Problem to work on » Look through the data below and work out how many lines contain the string "cách". Give the number alone.

......

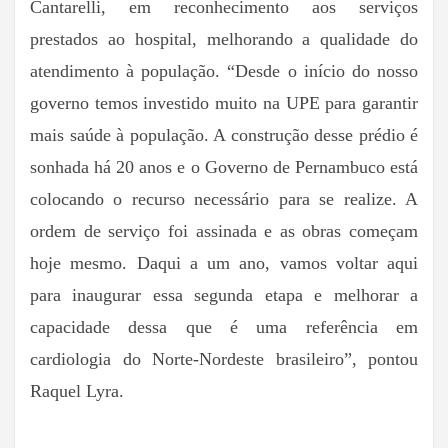
Cantarelli, em reconhecimento aos serviços
prestados ao hospital, melhorando a qualidade do
atendimento à população. “Desde o início do nosso
governo temos investido muito na UPE para garantir
mais saúde à população. A construção desse prédio é
sonhada há 20 anos e o Governo de Pernambuco está
colocando o recurso necessário para se realize. A
ordem de serviço foi assinada e as obras começam
hoje mesmo. Daqui a um ano, vamos voltar aqui
para inaugurar essa segunda etapa e melhorar a
capacidade dessa que é uma referência em
cardiologia do Norte-Nordeste brasileiro”, pontou
Raquel Lyra.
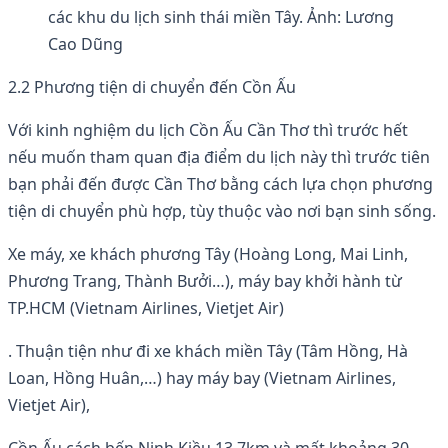
các khu du lịch sinh thái miền Tây. Ảnh: Lương
Cao Dũng
2.2 Phương tiện di chuyển đến Cồn Ấu
Với kinh nghiệm du lịch Cồn Ấu Cần Thơ thì trước hết
nếu muốn tham quan địa điểm du lịch này thì trước tiên
bạn phải đến được Cần Thơ bằng cách lựa chọn phương
tiện di chuyển phù hợp, tùy thuộc vào nơi bạn sinh sống.
Xe máy, xe khách phương Tây (Hoàng Long, Mai Linh,
Phương Trang, Thành Bưởi…), máy bay khởi hành từ
TP.HCM (Vietnam Airlines, Vietjet Air)
. Thuận tiện như đi xe khách miền Tây (Tâm Hồng, Hà
Loan, Hồng Huân,…) hay máy bay (Vietnam Airlines,
Vietjet Air),
Cồn Ấu cách bến Ninh Kiều 13,7km và mất khoảng 30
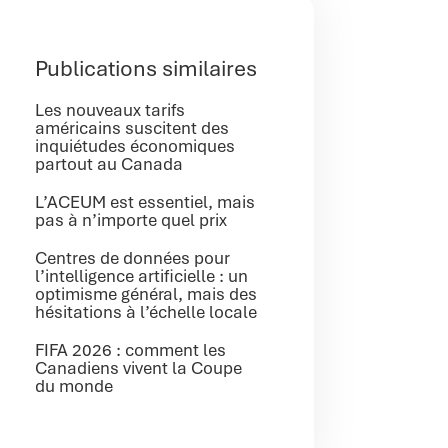
Publications similaires
Les nouveaux tarifs
américains suscitent des
inquiétudes économiques
partout au Canada
L’ACEUM est essentiel, mais
pas à n’importe quel prix
Centres de données pour
l’intelligence artificielle : un
optimisme général, mais des
hésitations à l’échelle locale
FIFA 2026 : comment les
Canadiens vivent la Coupe
du monde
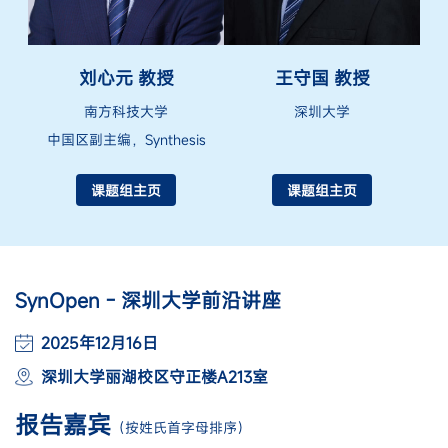
刘心元 教授
王守国 教授
南方科技大学
深圳大学
中国区副主编，Synthesis
课题组主页
课题组主页
SynOpen - 深圳大学前沿讲座
2025年12月16日
深圳大学丽湖校区守正楼A213室
报告嘉宾
（按姓氏首字母排序）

......

Task result » 2